I'm really questioning my lack of diabetes at this point. I must have The Incredible Hulk of pancreases. I'm not a huge candy/sweets person, but I absolutely cannot resist Red Vines red licorice. Twizzlers? Uh, not on your life. Twizzers are like those candy wax lips we used to get as kids. My favorite flavor is imitation grape. If all soda were grape, I'd drink it. Grape Big League Chew bubblegum, grape lollies . . . oh, my. I'm getting excited just thinking about it. So imagine my surprise when, at thirty-one years old, I stumbled upon GrapeVines at a gas station in a hoity-toity SoCal town. I am a Red Vines connoisseur!  Why was this kept from me?! I barely suppressed the urge to yell "Mine! All mine! Wahahaha" and throw my head back like a movie villain while grabbing every available package. Instead, I opted for two and skipped out to the car. I raved and cheered and my husband gave me a uh, okay kind of look. He had better start getting on board. He ate quite a few, so I'm guessing he did. My memories tend to be stored in the taste and smell folders of my brain, so this happens a lot. Perhaps he's just worn out. Buck up, Soldier.


My grandpa had a giant lemon tree in his backyard.  It isn't there anymore.  Apparently the whole neighborhood has decided to go 'desert chic.' Only it's more dirt pile than chic. I know water is expensive, but sheesh. I loved that lemon tree. The smell, the colors, the flavors.  Heaven. The tree was growing right along the fence between yards, and my grandpa's neighbor used to pick all the lemons off his side of the fence; leading to a lot of annoyance on our side. I like lemon in my tea and my favorite color is yellow.  Coincidence?  I think not.

Endangered Manatees by Wyland

I was so in love with Wyland when I was a kid.  I didn't know what he looked like, but any man that could paint my heart's desires must be my soulmate.  Aunt Spam bought me this print for my 12th birthday.  I still have it.  I wanted to be a marine biologist from the time I was really young.  My future as a biologist was written long ago . . . but it seems that I have had to let go of the dream of being a marine biologist.  I would do it in a second, though. When I lived in Florida, during one of our tours of duty, I fell in love with manatees. 'Sea cows' is such a fitting nickname. I used to go into Wyland's gallery in Seaport Village as a kid and just stare at his work.

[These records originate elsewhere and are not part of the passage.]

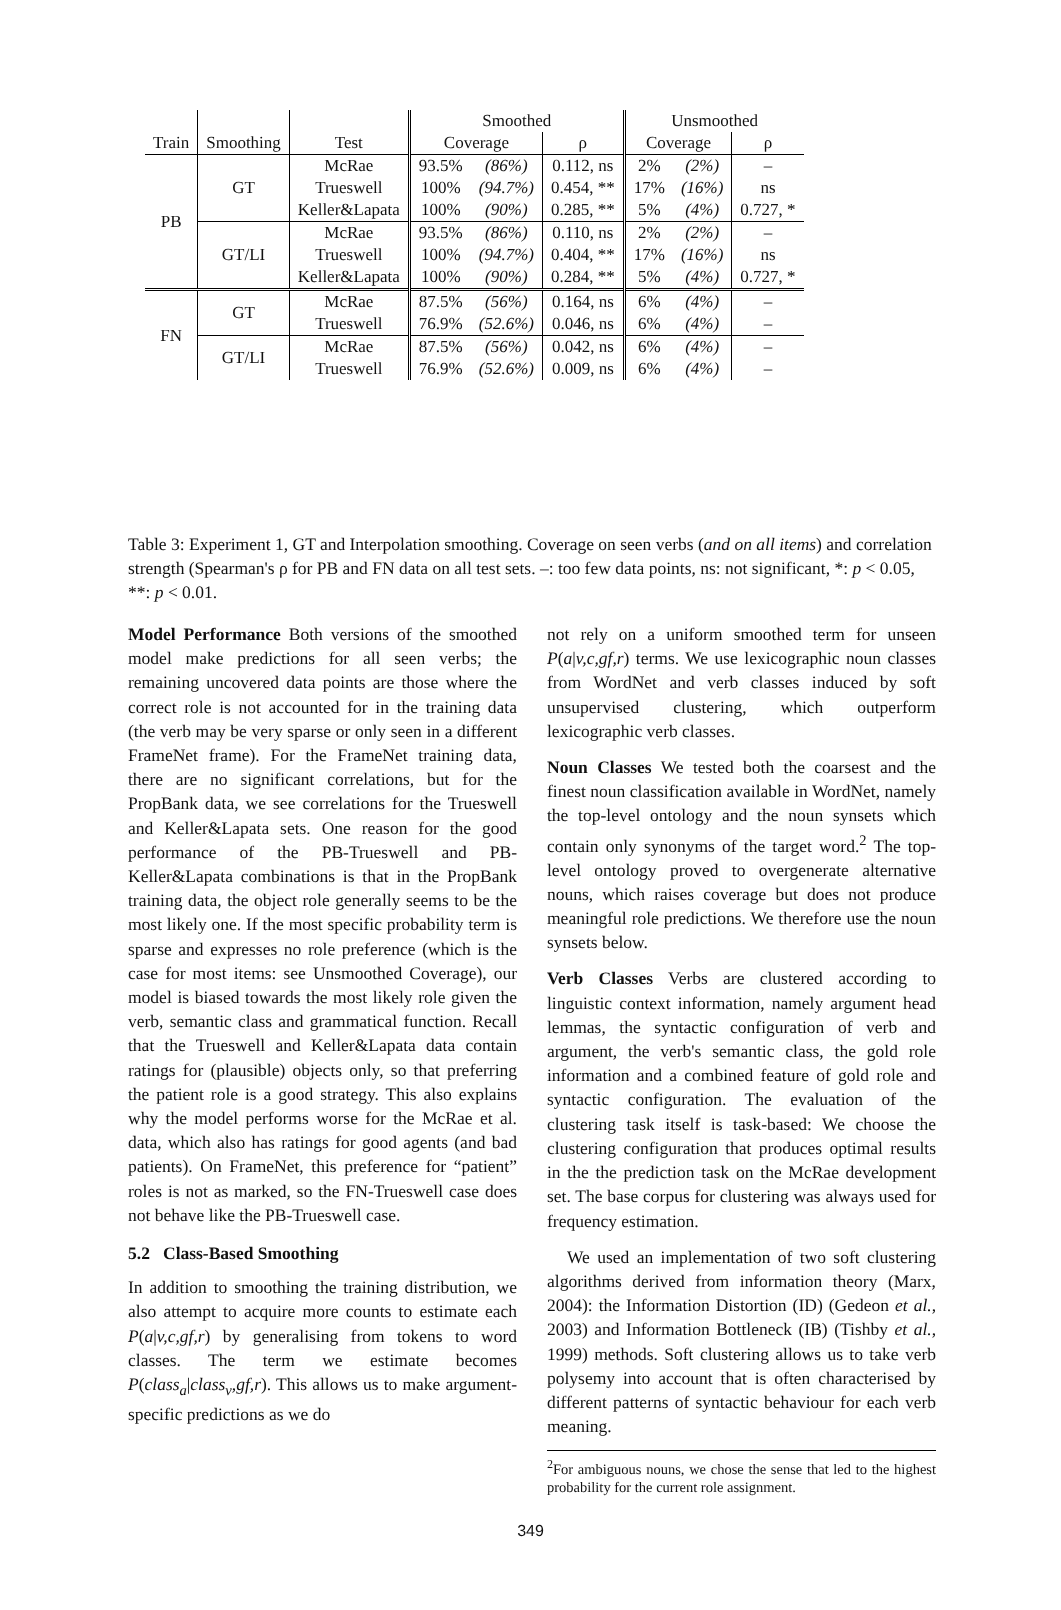| | | | Smoothed | | | Unsmoothed | | |
| Train | Smoothing | Test | Coverage | | ρ | Coverage | | ρ |
| PB | GT | McRae | 93.5% | (86%) | 0.112, ns | 2% | (2%) | – |
| | | Trueswell | 100% | (94.7%) | 0.454, ** | 17% | (16%) | ns |
| | | Keller&Lapata | 100% | (90%) | 0.285, ** | 5% | (4%) | 0.727, * |
| | GT/LI | McRae | 93.5% | (86%) | 0.110, ns | 2% | (2%) | – |
| | | Trueswell | 100% | (94.7%) | 0.404, ** | 17% | (16%) | ns |
| | | Keller&Lapata | 100% | (90%) | 0.284, ** | 5% | (4%) | 0.727, * |
| FN | GT | McRae | 87.5% | (56%) | 0.164, ns | 6% | (4%) | – |
| | | Trueswell | 76.9% | (52.6%) | 0.046, ns | 6% | (4%) | – |
| | GT/LI | McRae | 87.5% | (56%) | 0.042, ns | 6% | (4%) | – |
| | | Trueswell | 76.9% | (52.6%) | 0.009, ns | 6% | (4%) | – |
Table 3: Experiment 1, GT and Interpolation smoothing. Coverage on seen verbs (and on all items) and correlation strength (Spearman's ρ for PB and FN data on all test sets. –: too few data points, ns: not significant, *: p < 0.05, **: p < 0.01.
Model Performance Both versions of the smoothed model make predictions for all seen verbs; the remaining uncovered data points are those where the correct role is not accounted for in the training data (the verb may be very sparse or only seen in a different FrameNet frame). For the FrameNet training data, there are no significant correlations, but for the PropBank data, we see correlations for the Trueswell and Keller&Lapata sets. One reason for the good performance of the PB-Trueswell and PB-Keller&Lapata combinations is that in the PropBank training data, the object role generally seems to be the most likely one. If the most specific probability term is sparse and expresses no role preference (which is the case for most items: see Unsmoothed Coverage), our model is biased towards the most likely role given the verb, semantic class and grammatical function. Recall that the Trueswell and Keller&Lapata data contain ratings for (plausible) objects only, so that preferring the patient role is a good strategy. This also explains why the model performs worse for the McRae et al. data, which also has ratings for good agents (and bad patients). On FrameNet, this preference for “patient” roles is not as marked, so the FN-Trueswell case does not behave like the PB-Trueswell case.
5.2 Class-Based Smoothing
In addition to smoothing the training distribution, we also attempt to acquire more counts to estimate each P(a|v,c,gf,r) by generalising from tokens to word classes. The term we estimate becomes P(class<sub>a</sub>|class<sub>v</sub>,gf,r). This allows us to make argument-specific predictions as we do
not rely on a uniform smoothed term for unseen P(a|v,c,gf,r) terms. We use lexicographic noun classes from WordNet and verb classes induced by soft unsupervised clustering, which outperform lexicographic verb classes.
Noun Classes We tested both the coarsest and the finest noun classification available in WordNet, namely the top-level ontology and the noun synsets which contain only synonyms of the target word.<sup>2</sup> The top-level ontology proved to overgenerate alternative nouns, which raises coverage but does not produce meaningful role predictions. We therefore use the noun synsets below.
Verb Classes Verbs are clustered according to linguistic context information, namely argument head lemmas, the syntactic configuration of verb and argument, the verb's semantic class, the gold role information and a combined feature of gold role and syntactic configuration. The evaluation of the clustering task itself is task-based: We choose the clustering configuration that produces optimal results in the the prediction task on the McRae development set. The base corpus for clustering was always used for frequency estimation.
We used an implementation of two soft clustering algorithms derived from information theory (Marx, 2004): the Information Distortion (ID) (Gedeon et al., 2003) and Information Bottleneck (IB) (Tishby et al., 1999) methods. Soft clustering allows us to take verb polysemy into account that is often characterised by different patterns of syntactic behaviour for each verb meaning.
<sup>2</sup> For ambiguous nouns, we chose the sense that led to the highest probability for the current role assignment.
349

Wyland Gallery Laguna Beach, CA
 
We visited Wyland's Laguna Beach gallery during this trip and learned that he lives and works above that very gallery.  I wanted to go up and ravage him. I think I'm kidding. While I can no longer envision much of his work in my house, as it just doesn't quite fit, I fell in love with him all over again. That little girl that still exists inside of me wanted to buy every piece and hang them all over my house.  To live in his world is to live in a magical place indeed.

Tails of Great Whales by Wyland

I didn't depress you, did I?  If so, I surely made up for it with all the deliciousness that followed. Favorite childhood memories?  Least favorite? Go ahead, I can take it.